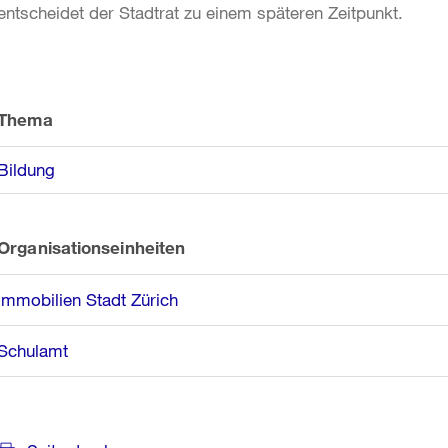
entscheidet der Stadtrat zu einem späteren Zeitpunkt.
Weitere
Informationen
Thema
Bildung
Organisationseinheiten
Immobilien Stadt Zürich
Schulamt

What to produce
Lay out the records as a Markdown table with two columns, Row and Line. Give each line its row number, skip blank lines, and leave out the pictures.

Solution to this task
| Row | Line |
|---|---|
| 1 | entscheidet der Stadtrat zu einem späteren Zeitpunkt. |
| 2 | Weitere |
| 3 | Informationen |
| 4 | Thema |
| 5 | Bildung |
| 6 | Organisationseinheiten |
| 7 | Immobilien Stadt Zürich |
| 8 | Schulamt |